Imagine 220 million Nigerians peeping under the huge mahogany legs of a presidential table begging to breathe. The spectacle of a begging nation is worse than miserable minions peeping about in search of “dishonorable graves.” And we will have it the moment this president, or the next one, is allowed to ‘elect’ chairmen and councilors into the 774 local government councils.
I try to loan myself sense on the crisis in Rivers State. The issue there is beyond Nyesom Wike and Sim Fubara. The two gentlemen, in fact, need to be rescued; they are grasshoppers in the hands of some wanton gods. Some harvesters’ silos need the grains of that fight for their barns to be truly full. A grisly game of thrones is, therefore, afoot. Wike and Fubara and their Rivers are mere boots in that battle.
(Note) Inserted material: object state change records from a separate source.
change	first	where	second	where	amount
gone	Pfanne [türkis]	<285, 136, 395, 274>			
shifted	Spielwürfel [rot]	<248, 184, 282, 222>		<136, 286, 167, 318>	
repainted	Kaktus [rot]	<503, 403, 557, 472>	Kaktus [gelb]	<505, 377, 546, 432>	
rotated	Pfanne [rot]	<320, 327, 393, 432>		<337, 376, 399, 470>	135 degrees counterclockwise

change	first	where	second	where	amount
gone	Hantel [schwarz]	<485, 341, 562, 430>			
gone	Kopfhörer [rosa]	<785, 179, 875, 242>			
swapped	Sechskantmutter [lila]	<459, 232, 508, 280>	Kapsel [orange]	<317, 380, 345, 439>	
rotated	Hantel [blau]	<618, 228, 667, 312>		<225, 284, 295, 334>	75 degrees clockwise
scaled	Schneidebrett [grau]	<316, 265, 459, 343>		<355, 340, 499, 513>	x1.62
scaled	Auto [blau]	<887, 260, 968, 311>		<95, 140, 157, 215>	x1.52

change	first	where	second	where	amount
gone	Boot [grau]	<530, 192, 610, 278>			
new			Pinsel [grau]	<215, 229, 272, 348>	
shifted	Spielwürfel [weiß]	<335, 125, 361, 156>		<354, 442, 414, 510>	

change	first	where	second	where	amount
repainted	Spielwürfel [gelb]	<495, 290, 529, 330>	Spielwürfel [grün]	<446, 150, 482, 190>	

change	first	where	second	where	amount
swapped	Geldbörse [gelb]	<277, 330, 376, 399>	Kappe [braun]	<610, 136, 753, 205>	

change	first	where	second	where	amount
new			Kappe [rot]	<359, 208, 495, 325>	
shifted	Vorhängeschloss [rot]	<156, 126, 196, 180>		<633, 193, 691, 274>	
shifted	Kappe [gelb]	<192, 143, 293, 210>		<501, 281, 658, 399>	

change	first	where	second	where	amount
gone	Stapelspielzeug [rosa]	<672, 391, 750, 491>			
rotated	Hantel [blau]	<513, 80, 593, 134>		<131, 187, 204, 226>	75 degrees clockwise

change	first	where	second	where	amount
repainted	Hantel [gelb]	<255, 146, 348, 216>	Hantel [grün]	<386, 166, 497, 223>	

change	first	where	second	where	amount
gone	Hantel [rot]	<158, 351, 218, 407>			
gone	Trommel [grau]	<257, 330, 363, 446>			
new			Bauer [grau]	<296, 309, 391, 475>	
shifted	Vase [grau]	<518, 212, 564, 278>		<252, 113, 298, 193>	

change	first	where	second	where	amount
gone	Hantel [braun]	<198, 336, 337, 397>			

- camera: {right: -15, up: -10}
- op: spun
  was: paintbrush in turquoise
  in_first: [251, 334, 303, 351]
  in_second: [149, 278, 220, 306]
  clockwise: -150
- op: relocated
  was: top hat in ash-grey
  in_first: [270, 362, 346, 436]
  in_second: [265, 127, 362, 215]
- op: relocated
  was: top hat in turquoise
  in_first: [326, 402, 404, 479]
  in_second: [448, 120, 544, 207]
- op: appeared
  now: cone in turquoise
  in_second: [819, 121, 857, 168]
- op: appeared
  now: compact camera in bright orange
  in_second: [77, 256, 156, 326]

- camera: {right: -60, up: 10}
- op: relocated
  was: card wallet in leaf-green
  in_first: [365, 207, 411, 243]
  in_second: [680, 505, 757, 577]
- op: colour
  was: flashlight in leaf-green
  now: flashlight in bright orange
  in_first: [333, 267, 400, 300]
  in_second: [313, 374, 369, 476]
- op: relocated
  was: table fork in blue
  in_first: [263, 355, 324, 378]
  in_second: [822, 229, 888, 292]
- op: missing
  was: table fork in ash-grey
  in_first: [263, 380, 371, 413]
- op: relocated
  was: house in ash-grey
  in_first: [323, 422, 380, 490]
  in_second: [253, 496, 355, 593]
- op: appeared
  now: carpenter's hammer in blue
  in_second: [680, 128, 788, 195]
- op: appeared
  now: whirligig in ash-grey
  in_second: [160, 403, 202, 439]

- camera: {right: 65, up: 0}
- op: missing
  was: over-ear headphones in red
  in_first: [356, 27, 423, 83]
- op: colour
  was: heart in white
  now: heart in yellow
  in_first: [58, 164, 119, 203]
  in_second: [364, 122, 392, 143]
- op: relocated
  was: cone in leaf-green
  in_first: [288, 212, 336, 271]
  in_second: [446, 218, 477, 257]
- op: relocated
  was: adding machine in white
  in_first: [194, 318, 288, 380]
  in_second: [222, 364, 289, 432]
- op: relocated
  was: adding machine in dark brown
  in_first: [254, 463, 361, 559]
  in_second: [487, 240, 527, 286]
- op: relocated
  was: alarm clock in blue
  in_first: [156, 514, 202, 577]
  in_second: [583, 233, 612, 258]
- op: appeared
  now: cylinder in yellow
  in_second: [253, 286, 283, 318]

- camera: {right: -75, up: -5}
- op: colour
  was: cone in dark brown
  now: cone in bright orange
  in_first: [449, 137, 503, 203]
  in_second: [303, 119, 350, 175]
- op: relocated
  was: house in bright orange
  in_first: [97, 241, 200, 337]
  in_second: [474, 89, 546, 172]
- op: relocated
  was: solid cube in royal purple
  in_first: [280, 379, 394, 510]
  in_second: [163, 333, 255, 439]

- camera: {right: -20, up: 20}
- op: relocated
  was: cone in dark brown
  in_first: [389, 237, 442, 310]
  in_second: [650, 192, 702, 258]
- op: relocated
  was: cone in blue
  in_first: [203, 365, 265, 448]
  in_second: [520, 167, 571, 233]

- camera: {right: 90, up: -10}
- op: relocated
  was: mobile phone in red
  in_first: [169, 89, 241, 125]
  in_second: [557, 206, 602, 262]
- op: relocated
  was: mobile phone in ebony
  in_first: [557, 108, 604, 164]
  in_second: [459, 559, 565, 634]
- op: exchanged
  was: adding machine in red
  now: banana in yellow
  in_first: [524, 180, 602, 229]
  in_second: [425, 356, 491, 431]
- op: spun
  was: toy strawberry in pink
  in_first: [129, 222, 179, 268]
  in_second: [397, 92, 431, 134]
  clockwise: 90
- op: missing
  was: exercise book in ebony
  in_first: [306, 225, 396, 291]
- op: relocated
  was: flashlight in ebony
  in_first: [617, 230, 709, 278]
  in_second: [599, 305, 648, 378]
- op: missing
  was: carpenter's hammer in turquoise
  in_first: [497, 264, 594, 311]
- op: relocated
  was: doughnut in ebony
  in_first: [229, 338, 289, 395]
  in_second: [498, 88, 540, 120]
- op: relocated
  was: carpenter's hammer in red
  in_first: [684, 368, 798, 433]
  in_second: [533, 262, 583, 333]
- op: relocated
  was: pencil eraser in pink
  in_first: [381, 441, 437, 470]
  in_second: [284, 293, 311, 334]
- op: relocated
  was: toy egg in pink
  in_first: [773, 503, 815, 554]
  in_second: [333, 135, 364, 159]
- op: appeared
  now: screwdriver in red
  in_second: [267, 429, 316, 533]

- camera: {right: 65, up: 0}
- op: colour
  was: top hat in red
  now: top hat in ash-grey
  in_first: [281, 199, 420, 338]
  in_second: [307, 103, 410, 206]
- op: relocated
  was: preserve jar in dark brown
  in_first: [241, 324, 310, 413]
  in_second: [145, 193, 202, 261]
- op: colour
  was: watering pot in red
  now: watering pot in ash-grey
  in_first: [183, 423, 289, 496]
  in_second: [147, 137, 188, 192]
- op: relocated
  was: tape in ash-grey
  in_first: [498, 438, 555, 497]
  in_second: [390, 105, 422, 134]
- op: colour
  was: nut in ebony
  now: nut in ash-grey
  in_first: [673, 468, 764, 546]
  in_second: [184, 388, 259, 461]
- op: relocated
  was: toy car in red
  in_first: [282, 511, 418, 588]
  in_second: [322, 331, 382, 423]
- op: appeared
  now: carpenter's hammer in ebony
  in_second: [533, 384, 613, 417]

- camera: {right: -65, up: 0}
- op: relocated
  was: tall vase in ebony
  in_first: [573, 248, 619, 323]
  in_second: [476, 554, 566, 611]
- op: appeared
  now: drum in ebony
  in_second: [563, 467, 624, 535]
The very week of our independence anniversary was the week we experienced Rivers State.
Public intellectual and ebullient media icon, Ambassador Yemi Farounbi, early last month sent me a text: “I’m getting worried by the increasing distance from good governance, the rapid movement towards dictatorship and the deafening graveyard silence within the Nigerian elites.”
The day Nigeria celebrated its 64th independence anniversary was the day Farounbi turned 80. Amidst all the dirt and madness around, the old man has managed to keep his medal of sanity. A man with such a journey and unique birth date should be celebrated with the nation. But there was no reason to roll out the drums. For our country, the auguries are not good.
If you make a dove president of Nigeria, the present structure will transform that dove into a hawk overnight. Too much money and too much power at the centre is what I meant by ‘structure’. Everything comes down to the imperative of meeting our demand for a proper federation run on the principles of true federalism. We run an inverted federation of the centre holding the ladle at the dining table. The current revenue sharing formula gives the federal government 52.68 percent, the 36 states 26.72 percent and the 774 local governments, 20.60 percent. The oil-producing states take 13 percent as derivation revenue. Typically in this Orwellian contraption, Big brother harvests more than it should take. The Federal Government takes more than half of everything, yet it cheats.
I am aware that four states are currently before the Supreme Court asking my Lords to order the president to obey Section 162 (1) and (3) of the constitution. The section makes it mandatory for all monies made by the federation to go into the federation account. Section 162(3) provides that “any amount standing to the credit of the Federation Account shall be distributed among the federal and state governments and local government councils in each state of the federation on such terms and in such manner as may be prescribed by the National Assembly.”
But the states say that the Federal Government, in the name of deductions and transfers; refunds and interventions, cheats them and the local governments monthly. For instance, at the July 2024 meeting of the Federation Account Allocation Committee (FAAC), N1.35 trillion was shared to the three tiers of government as allocations for the month of June 2024 from a total gross revenue of N2.4 trillion. There is a difference of over N1 trillion between what the federation admitted making in that month and what the tiers of government shared. Check other months; the pattern is the same. We wait to see what the Supreme Court will say on those four cases. It will make new laws.
The fear of the worst happening is ever present. The consolation is in one of the lines I dropped here some weeks ago. “The closer the collapse of the empire, the crazier its laws are.” The quote belongs to Roman orator, lawyer and statesman, Marcus Tullius Cicero. You must not keep quiet, covering your faults and letting them shame you. We should know that when it rains – and it will rain – all roofs will get wet. And, so with charity and sweetness of patience, we must continue to “fight all opinions (that are) contrary to truth.”